--- EXCERPT PROVIDED ---
Deutsche Anningston / Martin Joppen
Management Board (R. Buch, K. Freiberg, Dr. A. S. Kirsten) in front of Frankfurt stock exchange
Germany’s largest landlord Deutsche Annington succeeded in getting a watered-down version of its IPO away to investors, after being forced to abort its original launch at the beginning of July at the last moment due to lack of investor demand.
Having hastily reviewed its options following the IPO cancellation, the company’s owners Terra Firma opted for a reduced offering and, in an accelerated bookbuilding, it placed all offered shares at €16.50, below the bottom end of the original price spectrum, raising €575m.
This represented a halving of the original aborted IPO attempt which would have raised €1.13bn at the mid-point of the then price range, giving a full market cap of €4.3bn with a free float of 25.7%
As it was, some 35m shares were placed, including 24m new shares from a capital increase and 10.5m from the selling shareholder Monterey, a holding company of UK private equity group Terra Firma. Demand was three to four times higher than the offering, according to investment banking sources, with the share price currently trading at around the €18.00 range.
The capital increase brought the company a much-needed €378m in net proceeds, with 15.5% of the company’s 224m shares now in free float. The market capitalisation of the group is now about €4.03bn.
--- DATA EXTRACT ---
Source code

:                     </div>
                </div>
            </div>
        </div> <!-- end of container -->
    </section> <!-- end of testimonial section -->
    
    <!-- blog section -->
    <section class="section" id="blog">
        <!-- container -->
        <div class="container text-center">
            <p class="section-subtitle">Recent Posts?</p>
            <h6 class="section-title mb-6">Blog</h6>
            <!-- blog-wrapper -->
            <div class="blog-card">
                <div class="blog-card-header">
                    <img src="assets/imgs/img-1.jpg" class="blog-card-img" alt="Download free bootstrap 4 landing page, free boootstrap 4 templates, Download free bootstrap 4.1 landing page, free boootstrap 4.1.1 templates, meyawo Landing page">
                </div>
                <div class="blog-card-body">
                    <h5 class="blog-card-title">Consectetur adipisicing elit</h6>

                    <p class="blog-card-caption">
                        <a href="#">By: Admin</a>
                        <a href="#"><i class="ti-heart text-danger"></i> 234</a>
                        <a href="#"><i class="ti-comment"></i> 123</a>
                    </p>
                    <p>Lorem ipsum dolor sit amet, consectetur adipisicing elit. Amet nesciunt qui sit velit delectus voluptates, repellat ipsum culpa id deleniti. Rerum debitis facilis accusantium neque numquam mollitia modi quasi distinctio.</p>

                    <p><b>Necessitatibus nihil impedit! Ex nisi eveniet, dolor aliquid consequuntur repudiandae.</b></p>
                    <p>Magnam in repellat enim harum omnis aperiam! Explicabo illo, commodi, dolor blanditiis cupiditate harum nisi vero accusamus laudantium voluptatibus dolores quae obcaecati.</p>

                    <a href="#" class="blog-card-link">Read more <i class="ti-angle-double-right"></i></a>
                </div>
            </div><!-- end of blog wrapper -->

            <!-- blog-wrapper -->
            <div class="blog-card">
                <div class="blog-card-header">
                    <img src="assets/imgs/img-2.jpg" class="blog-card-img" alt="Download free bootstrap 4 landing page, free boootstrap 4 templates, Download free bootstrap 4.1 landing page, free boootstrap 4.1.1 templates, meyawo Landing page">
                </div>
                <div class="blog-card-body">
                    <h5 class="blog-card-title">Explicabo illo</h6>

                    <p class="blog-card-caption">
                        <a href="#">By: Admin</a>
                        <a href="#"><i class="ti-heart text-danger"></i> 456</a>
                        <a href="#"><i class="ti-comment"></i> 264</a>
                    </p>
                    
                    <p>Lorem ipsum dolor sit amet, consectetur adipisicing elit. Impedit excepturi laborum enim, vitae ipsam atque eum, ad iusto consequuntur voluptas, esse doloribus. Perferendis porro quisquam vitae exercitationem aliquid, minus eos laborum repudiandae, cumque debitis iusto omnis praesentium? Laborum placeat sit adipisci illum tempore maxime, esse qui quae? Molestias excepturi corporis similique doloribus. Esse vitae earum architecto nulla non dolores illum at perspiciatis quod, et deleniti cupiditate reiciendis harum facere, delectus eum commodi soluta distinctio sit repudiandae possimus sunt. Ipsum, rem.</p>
---
**WHAT THE TASK REQUIRES:** Quote the full text on the Deutsche Annington IPO word for word. The entries here were drawn from a separate source unrelated to the text.

**REPLY:**
Deutsche Anningston / Martin Joppen
Management Board (R. Buch, K. Freiberg, Dr. A. S. Kirsten) in front of Frankfurt stock exchange
Germany’s largest landlord Deutsche Annington succeeded in getting a watered-down version of its IPO away to investors, after being forced to abort its original launch at the beginning of July at the last moment due to lack of investor demand.
Having hastily reviewed its options following the IPO cancellation, the company’s owners Terra Firma opted for a reduced offering and, in an accelerated bookbuilding, it placed all offered shares at €16.50, below the bottom end of the original price spectrum, raising €575m.
This represented a halving of the original aborted IPO attempt which would have raised €1.13bn at the mid-point of the then price range, giving a full market cap of €4.3bn with a free float of 25.7%
As it was, some 35m shares were placed, including 24m new shares from a capital increase and 10.5m from the selling shareholder Monterey, a holding company of UK private equity group Terra Firma. Demand was three to four times higher than the offering, according to investment banking sources, with the share price currently trading at around the €18.00 range.
The capital increase brought the company a much-needed €378m in net proceeds, with 15.5% of the company’s 224m shares now in free float. The market capitalisation of the group is now about €4.03bn.